# Objectif
Extrayez mot pour mot de l'article sur le défilé de Dilara Findikoglu le passage qui commence par les mots contenant « Naomi Campbell défile » et se termine par « plus grandes célébrités. ».

# Extrait du texte
___

Par Camille Bois-Martin.


Dilara Findikoglu plonge ses invités dans l’obscurité
Dimanche, 21h, Fashion Week de Londres. Le rendez-vous était donné par Dilara Findikoglu au Ironmongers’ Hall, un hôtel particulier aux allures de manoir. Une pinte de bière avalée dans un pub situé tout près et nous voilà projetés dans l’atmosphère gothique du lieu, accentuée notamment par une musique très rock, parfois terrifiante et diffusée à un volume bien trop puissant pour une soirée dominicale.
Chacun tente tant bien que mal de rejoindre sa place, tantôt aveuglé par un spot, tantôt plongé dans l’obscurité du lieu. Après plus d’une heure d’attente, un cri se fait entendre : c’est le début de la bande-son du défilé. Échappant de peu à la crise cardiaque, les invités (parmi lesquels Julia Fox) saisissent leur téléphone et filment la première silhouette du printemps-été 2026. Elle s’avance dans l’atmosphère sombre de la salle, sur une musique énigmatique.
Ses jambes (recouvertes de taches noires) tremblent, tandis que la pointe de ses talons semble se casser contre le sol à chaque pas. Pourtant, sa robe est immaculée, façonnée autour de ses hanches comme un drapé et épousant sa poitrine dans une élégante forme asymétrique… Dans ce contraste réside justement toute la subtilité des créations de Dilara Findikoglu.


Le défilé printemps-été 2026 : un hymne à l’émancipation féminine
Intitulé “Cage of Innocence” (à traduire par la “prison de l’innocence“), le défilé est nourri de revendications féministes. La créatrice turco-britannique le dédie en effet à toutes les femmes “qui n’ont jamais été autorisées à exprimer ce qu’elles pensent ou ressentent”. Des siècles durant, la gent féminine a été déterminée par son innocence, sa pureté. Toutes celles en dehors de ces carcans ont été ostracisées, jugées, invisibilisées.
Ainsi la robe blanche qui inaugure cette collection, ainsi que toutes les autres qui la ponctuent, incarne-t-elle cette innocence. Mais Dilara Fındıkoğlu la déchire, la découpe et la réimagine. Elle détruit le symbole de cette vertu au profit de la liberté du corps et de l’esprit. Tout ce qui, à travers les époques, contraignait les femmes, devient ici un atout. Le corset sublime le buste, les robes libèrent les jambes…


Naomi Campbell défile pour Dilara Fındıkoğlu
Bref, le leitmotiv du printemps-été 2026 serait, selon la créatrice, l’émancipation, sous toutes ces formes. Même si, d’apparence, certains looks semblent restrictifs. À l’image du visage d’une mannequin déformé par un mors de cheval dans la bouche, de bijoux de têtes obstruant la vision d’une autre. Ou encore de ceintures enserrées autour des jambes d’une dernière. Sans oublier les robes et les jupes en latex, sexy certes, mais tout aussi contraignantes à porter. Mais tous ces vêtements et toutes ces matières font partie de l’univers de Dilara Findikoglu, dont l’esthétique gothique et affranchie de toute règle de bienséance a séduit le monde de la mode, comme les plus grandes célébrités.

___

# Extrait des données
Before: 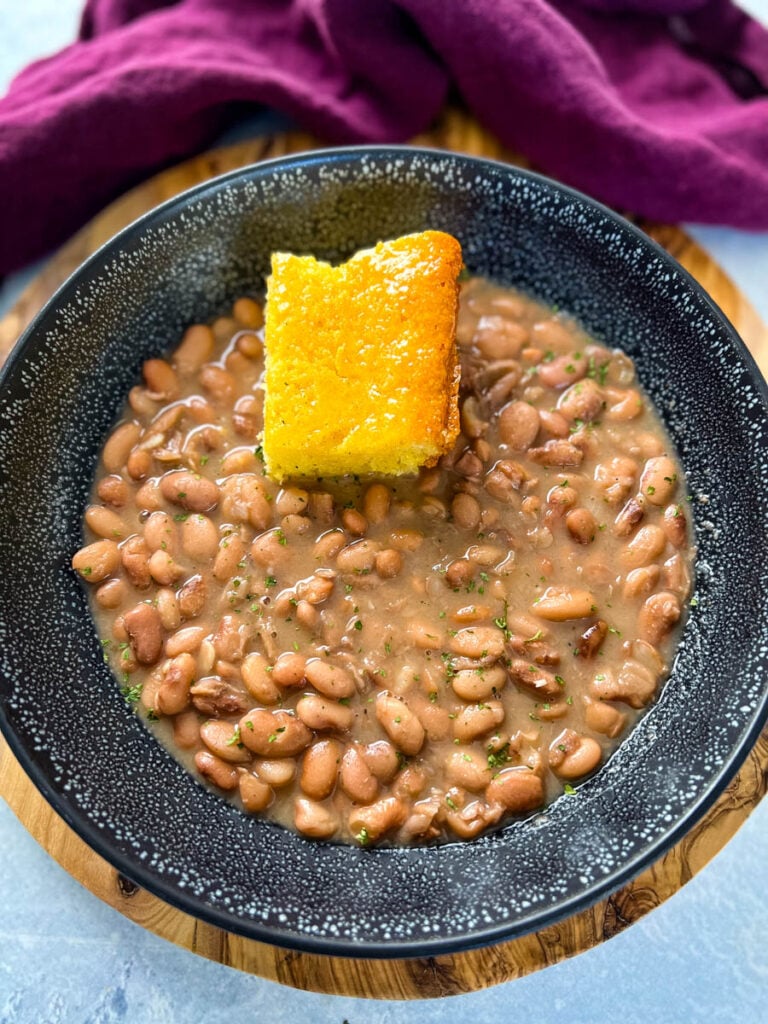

___

# Résultat
Naomi Campbell défile pour Dilara Fındıkoğlu
Bref, le leitmotiv du printemps-été 2026 serait, selon la créatrice, l’émancipation, sous toutes ces formes. Même si, d’apparence, certains looks semblent restrictifs. À l’image du visage d’une mannequin déformé par un mors de cheval dans la bouche, de bijoux de têtes obstruant la vision d’une autre. Ou encore de ceintures enserrées autour des jambes d’une dernière. Sans oublier les robes et les jupes en latex, sexy certes, mais tout aussi contraignantes à porter. Mais tous ces vêtements et toutes ces matières font partie de l’univers de Dilara Findikoglu, dont l’esthétique gothique et affranchie de toute règle de bienséance a séduit le monde de la mode, comme les plus grandes célébrités.